Regulation can provide incumbents with the benefit of keeping other competitors out by making the cost of compliance so onerous for market entrants that they change their minds about providing a community with competing services. One small example would be RCN’s attempts to provide cable services in Fairfax County, Virginia. Between franchise fees and requirements to build I-Nets, providing capacity on their cable network to deliver public, educational, and governmental programming (PEG), the requirements were enough to break the camel’s back already ladened with other issues of financing the deployment. Broadband providers would face a similar regulatory moat.

Any benefits of regulatory protection incumbent broadband carriers would enjoy would be offset by the increased costs of compliance a regulated monopoly regime would call for. As a former regulator I believe we spent more time engaging company staffs on the phone and in meetings than we did on the phone and on dates with our girlfriends and wives. I have no doubt that proponents of a regulated broadband monopoly stand ready to put the Title II regime in the Telecommunications Act along with the Federal Communications Commission’s two-year old net neutrality rules to full use against a Comcast, AT&T, or Verizon and consumers would be the ones paying for the increase in regulatory scrutiny a regulated regime would bring about.

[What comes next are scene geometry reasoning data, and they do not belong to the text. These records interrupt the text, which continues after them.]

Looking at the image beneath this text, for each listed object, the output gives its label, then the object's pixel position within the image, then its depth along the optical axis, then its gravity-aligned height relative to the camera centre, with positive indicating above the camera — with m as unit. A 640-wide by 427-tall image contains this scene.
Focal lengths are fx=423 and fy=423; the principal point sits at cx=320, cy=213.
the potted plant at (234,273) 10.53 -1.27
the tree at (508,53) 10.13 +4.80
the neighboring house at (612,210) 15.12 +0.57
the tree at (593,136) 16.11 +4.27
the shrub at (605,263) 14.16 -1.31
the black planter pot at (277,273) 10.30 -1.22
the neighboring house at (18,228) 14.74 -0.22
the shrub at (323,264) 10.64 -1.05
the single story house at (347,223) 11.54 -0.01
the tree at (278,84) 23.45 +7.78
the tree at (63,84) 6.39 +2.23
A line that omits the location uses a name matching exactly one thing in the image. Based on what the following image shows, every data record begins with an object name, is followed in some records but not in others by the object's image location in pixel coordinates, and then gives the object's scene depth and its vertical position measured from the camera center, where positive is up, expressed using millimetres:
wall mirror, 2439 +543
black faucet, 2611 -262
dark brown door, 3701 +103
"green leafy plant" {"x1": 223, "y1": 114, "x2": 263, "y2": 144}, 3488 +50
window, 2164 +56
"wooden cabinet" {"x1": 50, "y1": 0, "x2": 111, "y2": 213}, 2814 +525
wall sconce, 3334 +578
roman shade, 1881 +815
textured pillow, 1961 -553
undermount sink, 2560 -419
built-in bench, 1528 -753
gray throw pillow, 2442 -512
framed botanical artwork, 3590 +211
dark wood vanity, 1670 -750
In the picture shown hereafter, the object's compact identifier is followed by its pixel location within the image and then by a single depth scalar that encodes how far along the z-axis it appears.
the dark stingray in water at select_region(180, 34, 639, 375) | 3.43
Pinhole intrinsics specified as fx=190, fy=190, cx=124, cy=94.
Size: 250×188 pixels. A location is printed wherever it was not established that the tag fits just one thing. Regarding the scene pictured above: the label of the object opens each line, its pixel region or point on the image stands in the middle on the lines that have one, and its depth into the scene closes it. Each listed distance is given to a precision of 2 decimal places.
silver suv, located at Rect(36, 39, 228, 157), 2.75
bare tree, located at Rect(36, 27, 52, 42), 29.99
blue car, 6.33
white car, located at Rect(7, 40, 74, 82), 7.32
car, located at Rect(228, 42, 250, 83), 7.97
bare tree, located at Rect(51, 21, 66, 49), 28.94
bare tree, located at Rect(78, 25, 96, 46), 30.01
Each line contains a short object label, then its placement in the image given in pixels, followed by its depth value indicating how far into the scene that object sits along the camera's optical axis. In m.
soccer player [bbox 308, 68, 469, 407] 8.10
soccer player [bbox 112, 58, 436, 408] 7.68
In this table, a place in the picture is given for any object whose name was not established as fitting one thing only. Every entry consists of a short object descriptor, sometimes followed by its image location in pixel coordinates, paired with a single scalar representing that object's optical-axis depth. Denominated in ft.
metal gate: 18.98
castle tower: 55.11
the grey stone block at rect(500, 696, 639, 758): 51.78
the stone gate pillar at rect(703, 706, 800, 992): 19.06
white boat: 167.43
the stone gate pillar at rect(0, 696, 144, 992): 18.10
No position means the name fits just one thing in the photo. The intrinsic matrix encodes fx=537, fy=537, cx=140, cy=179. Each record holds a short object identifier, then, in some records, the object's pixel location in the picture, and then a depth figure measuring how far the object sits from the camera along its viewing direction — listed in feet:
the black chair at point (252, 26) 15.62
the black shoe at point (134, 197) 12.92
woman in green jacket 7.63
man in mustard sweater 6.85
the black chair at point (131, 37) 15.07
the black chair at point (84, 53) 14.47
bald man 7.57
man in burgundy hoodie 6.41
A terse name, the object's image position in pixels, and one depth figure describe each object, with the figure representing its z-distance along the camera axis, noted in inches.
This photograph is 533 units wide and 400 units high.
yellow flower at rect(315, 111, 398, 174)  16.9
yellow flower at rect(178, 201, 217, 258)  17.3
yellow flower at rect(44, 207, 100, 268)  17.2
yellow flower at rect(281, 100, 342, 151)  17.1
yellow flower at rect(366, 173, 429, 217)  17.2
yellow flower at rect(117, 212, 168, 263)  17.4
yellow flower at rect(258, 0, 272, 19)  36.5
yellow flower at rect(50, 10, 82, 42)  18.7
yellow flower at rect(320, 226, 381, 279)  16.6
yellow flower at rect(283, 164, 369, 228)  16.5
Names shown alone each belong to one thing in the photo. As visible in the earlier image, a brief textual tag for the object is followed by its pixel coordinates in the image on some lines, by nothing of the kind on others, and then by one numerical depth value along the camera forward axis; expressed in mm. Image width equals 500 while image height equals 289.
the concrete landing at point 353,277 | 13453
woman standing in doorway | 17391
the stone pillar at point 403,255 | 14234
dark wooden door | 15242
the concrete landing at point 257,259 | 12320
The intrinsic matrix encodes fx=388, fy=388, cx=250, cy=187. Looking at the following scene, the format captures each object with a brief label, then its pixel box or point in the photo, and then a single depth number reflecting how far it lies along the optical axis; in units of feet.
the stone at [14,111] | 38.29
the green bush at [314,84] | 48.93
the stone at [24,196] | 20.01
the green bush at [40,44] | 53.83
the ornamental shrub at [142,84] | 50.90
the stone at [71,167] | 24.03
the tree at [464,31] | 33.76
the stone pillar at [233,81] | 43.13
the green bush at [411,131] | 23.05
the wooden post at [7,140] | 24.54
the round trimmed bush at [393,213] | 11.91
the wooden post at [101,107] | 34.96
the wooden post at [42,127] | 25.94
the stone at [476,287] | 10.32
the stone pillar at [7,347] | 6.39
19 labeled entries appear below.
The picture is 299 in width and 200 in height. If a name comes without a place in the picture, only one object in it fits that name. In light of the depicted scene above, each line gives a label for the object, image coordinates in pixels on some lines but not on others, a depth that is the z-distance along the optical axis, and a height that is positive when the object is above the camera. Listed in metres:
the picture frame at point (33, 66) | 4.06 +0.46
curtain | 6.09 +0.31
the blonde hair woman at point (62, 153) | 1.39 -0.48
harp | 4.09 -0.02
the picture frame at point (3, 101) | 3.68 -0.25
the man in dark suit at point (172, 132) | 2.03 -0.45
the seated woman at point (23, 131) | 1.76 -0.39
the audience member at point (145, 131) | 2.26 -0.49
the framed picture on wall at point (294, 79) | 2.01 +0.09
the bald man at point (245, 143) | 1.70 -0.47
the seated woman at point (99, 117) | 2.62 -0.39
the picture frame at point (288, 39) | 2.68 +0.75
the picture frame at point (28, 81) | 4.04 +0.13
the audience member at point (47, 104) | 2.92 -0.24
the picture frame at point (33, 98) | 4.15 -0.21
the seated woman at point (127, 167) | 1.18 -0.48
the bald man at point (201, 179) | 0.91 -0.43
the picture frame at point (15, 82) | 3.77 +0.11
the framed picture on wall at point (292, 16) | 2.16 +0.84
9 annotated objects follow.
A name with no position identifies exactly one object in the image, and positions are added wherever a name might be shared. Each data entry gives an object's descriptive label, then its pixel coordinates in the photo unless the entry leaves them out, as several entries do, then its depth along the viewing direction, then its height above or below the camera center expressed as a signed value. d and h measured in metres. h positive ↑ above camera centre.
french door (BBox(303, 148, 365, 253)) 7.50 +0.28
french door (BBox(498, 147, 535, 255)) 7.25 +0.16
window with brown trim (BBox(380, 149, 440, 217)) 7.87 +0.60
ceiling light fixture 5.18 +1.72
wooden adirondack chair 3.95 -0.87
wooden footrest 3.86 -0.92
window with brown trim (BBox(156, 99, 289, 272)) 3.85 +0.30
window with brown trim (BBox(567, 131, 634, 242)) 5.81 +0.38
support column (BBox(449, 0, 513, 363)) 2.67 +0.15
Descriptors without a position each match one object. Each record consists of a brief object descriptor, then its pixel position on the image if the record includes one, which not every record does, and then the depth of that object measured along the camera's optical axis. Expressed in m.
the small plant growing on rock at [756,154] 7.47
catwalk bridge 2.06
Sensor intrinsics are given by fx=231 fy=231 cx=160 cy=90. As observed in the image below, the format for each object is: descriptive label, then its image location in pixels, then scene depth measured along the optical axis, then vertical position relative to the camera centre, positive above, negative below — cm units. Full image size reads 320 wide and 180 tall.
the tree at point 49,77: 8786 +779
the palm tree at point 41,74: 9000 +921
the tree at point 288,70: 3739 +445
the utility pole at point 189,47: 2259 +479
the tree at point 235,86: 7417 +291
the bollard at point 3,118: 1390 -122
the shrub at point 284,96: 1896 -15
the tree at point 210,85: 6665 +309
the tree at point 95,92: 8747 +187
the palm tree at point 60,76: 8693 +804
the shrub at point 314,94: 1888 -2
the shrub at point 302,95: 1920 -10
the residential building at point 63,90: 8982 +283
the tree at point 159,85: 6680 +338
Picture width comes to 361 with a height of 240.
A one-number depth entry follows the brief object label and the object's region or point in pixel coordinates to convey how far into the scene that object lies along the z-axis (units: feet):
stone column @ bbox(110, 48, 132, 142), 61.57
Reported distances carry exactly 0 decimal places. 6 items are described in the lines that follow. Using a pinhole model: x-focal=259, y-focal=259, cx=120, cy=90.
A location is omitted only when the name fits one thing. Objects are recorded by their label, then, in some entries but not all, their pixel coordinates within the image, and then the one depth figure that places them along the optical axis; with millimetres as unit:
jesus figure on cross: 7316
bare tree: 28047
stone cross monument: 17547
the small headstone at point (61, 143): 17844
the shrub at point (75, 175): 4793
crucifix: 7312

In addition, the regulated regime never incentivized quick deployment of new services. bell operating companies would not have deployed in businesses and residences access to high-speed services were it not for the threat that cable companies were prepared to mount in the mid 1990s. In theory and reality, monopolies promote stodgy unimaginative technology.

Advocates for a regulated monopoly believe such a scheme is our future, but going back in time to the days of ISDN is not the move away from regulation intended by the Telecommunications Act of 1996.